Menurut Dedi Mulyadi, langkah ini diambil di tengah kondisi keuangan daerah yang tertekan. Tahun ini, dana transfer dari pemerintah pusat ke Jawa Barat terpangkas Rp 2,458 triliun, membuat kemampuan belanja Pemprov turun signifikan.
“Saya jujur saja, tahun ini saya mengajukan pinjaman Rp 2 triliun. Tetapi hanya berlaku selama saya memimpin untuk menyelesaikan pembangunan infrastruktur yang besar,” kata Dedi, dikutip Jum’at (27/2/2026).
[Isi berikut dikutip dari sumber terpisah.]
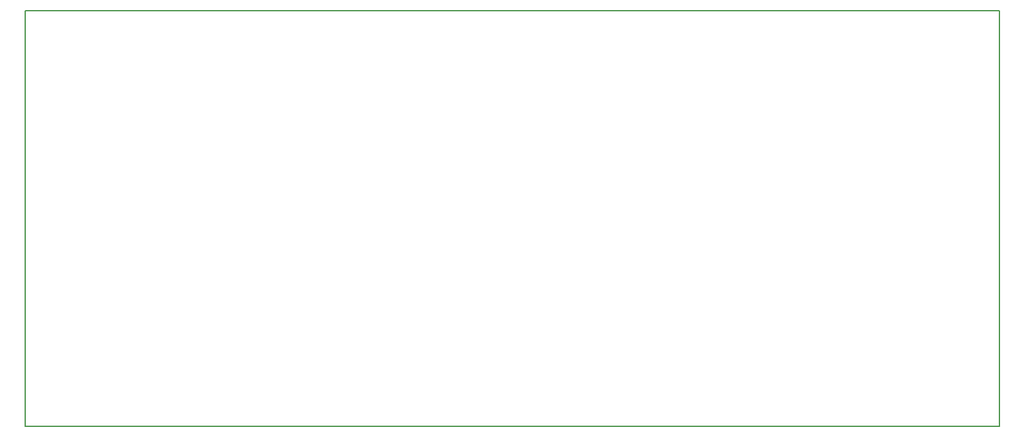
<source format=gbr>
G04 #@! TF.FileFunction,Profile,NP*
%FSLAX46Y46*%
G04 Gerber Fmt 4.6, Leading zero omitted, Abs format (unit mm)*
G04 Created by KiCad (PCBNEW 4.0.6) date 07/08/17 15:03:49*
%MOMM*%
%LPD*%
G01*
G04 APERTURE LIST*
%ADD10C,0.100000*%
%ADD11C,0.150000*%
G04 APERTURE END LIST*
D10*
D11*
X75057000Y-101536500D02*
X206038500Y-101536500D01*
X75057000Y-157480000D02*
X75057000Y-101536500D01*
X206038500Y-157480000D02*
X75057000Y-157480000D01*
X206038500Y-101536500D02*
X206038500Y-157480000D01*
M02*

</source>
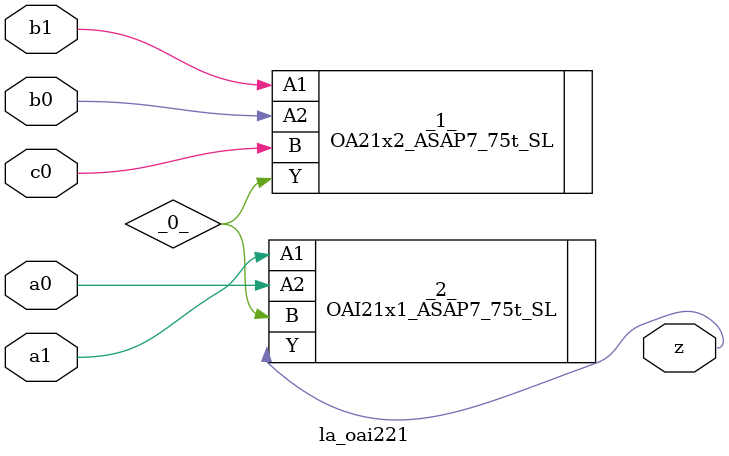
<source format=v>

/* Generated by Yosys 0.44 (git sha1 80ba43d26, g++ 11.4.0-1ubuntu1~22.04 -fPIC -O3) */

(* top =  1  *)
(* src = "inputs/la_oai221.v:10.1-23.10" *)
module la_oai221 (
    a0,
    a1,
    b0,
    b1,
    c0,
    z
);
  wire _0_;
  (* src = "inputs/la_oai221.v:13.12-13.14" *)
  input a0;
  wire a0;
  (* src = "inputs/la_oai221.v:14.12-14.14" *)
  input a1;
  wire a1;
  (* src = "inputs/la_oai221.v:15.12-15.14" *)
  input b0;
  wire b0;
  (* src = "inputs/la_oai221.v:16.12-16.14" *)
  input b1;
  wire b1;
  (* src = "inputs/la_oai221.v:17.12-17.14" *)
  input c0;
  wire c0;
  (* src = "inputs/la_oai221.v:18.12-18.13" *)
  output z;
  wire z;
  OA21x2_ASAP7_75t_SL _1_ (
      .A1(b1),
      .A2(b0),
      .B (c0),
      .Y (_0_)
  );
  OAI21x1_ASAP7_75t_SL _2_ (
      .A1(a1),
      .A2(a0),
      .B (_0_),
      .Y (z)
  );
endmodule

</source>
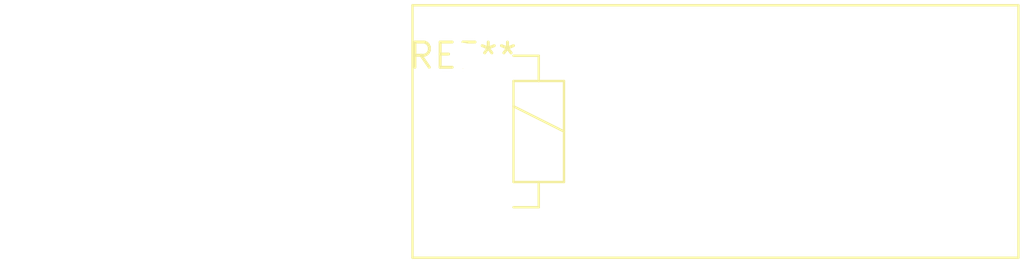
<source format=kicad_pcb>
(kicad_pcb (version 20240108) (generator pcbnew)

  (general
    (thickness 1.6)
  )

  (paper "A4")
  (layers
    (0 "F.Cu" signal)
    (31 "B.Cu" signal)
    (32 "B.Adhes" user "B.Adhesive")
    (33 "F.Adhes" user "F.Adhesive")
    (34 "B.Paste" user)
    (35 "F.Paste" user)
    (36 "B.SilkS" user "B.Silkscreen")
    (37 "F.SilkS" user "F.Silkscreen")
    (38 "B.Mask" user)
    (39 "F.Mask" user)
    (40 "Dwgs.User" user "User.Drawings")
    (41 "Cmts.User" user "User.Comments")
    (42 "Eco1.User" user "User.Eco1")
    (43 "Eco2.User" user "User.Eco2")
    (44 "Edge.Cuts" user)
    (45 "Margin" user)
    (46 "B.CrtYd" user "B.Courtyard")
    (47 "F.CrtYd" user "F.Courtyard")
    (48 "B.Fab" user)
    (49 "F.Fab" user)
    (50 "User.1" user)
    (51 "User.2" user)
    (52 "User.3" user)
    (53 "User.4" user)
    (54 "User.5" user)
    (55 "User.6" user)
    (56 "User.7" user)
    (57 "User.8" user)
    (58 "User.9" user)
  )

  (setup
    (pad_to_mask_clearance 0)
    (pcbplotparams
      (layerselection 0x00010fc_ffffffff)
      (plot_on_all_layers_selection 0x0000000_00000000)
      (disableapertmacros false)
      (usegerberextensions false)
      (usegerberattributes false)
      (usegerberadvancedattributes false)
      (creategerberjobfile false)
      (dashed_line_dash_ratio 12.000000)
      (dashed_line_gap_ratio 3.000000)
      (svgprecision 4)
      (plotframeref false)
      (viasonmask false)
      (mode 1)
      (useauxorigin false)
      (hpglpennumber 1)
      (hpglpenspeed 20)
      (hpglpendiameter 15.000000)
      (dxfpolygonmode false)
      (dxfimperialunits false)
      (dxfusepcbnewfont false)
      (psnegative false)
      (psa4output false)
      (plotreference false)
      (plotvalue false)
      (plotinvisibletext false)
      (sketchpadsonfab false)
      (subtractmaskfromsilk false)
      (outputformat 1)
      (mirror false)
      (drillshape 1)
      (scaleselection 1)
      (outputdirectory "")
    )
  )

  (net 0 "")

  (footprint "Relay_SPST_Schrack-RP-II-1-FormA_RM3.5mm" (layer "F.Cu") (at 0 0))

)

</source>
Dana pinjaman itu akan digunakan untuk dua proyek besar: pembangunan underpass di Kota Cimahi dan jembatan layang. Keduanya ditujukan untuk mengurai kemacetan yang selama ini jadi keluhan utama warga.
“Pinjam uang untuk bikin underpass dan jembatan layang. Itu proyek besar. Nanti Cimahi tidak macet lagi karena akan ada underpass,” tutur Dedi.
Dedi menegaskan, pinjaman ini hanya berlaku dan wajib diselesaikan selama ia masih menjabat sebagai gubernur Jabar.
“Selama saya memimpin. Tidak boleh lebih,” tegasnya.
Pemprov Jawa Barat juga menyiapkan proyek infrastruktur lain di kawasan Padalarang, dengan skema yang berbeda dari pinjaman daerah.
Jalan Baru Padalarang, Swasta yang Bangun
Pemprov Jabar berencana membuka jalan baru di kawasan Padalarang untuk mengurangi kemacetan. Pembebasan lahan dijadwalkan mulai April 2026.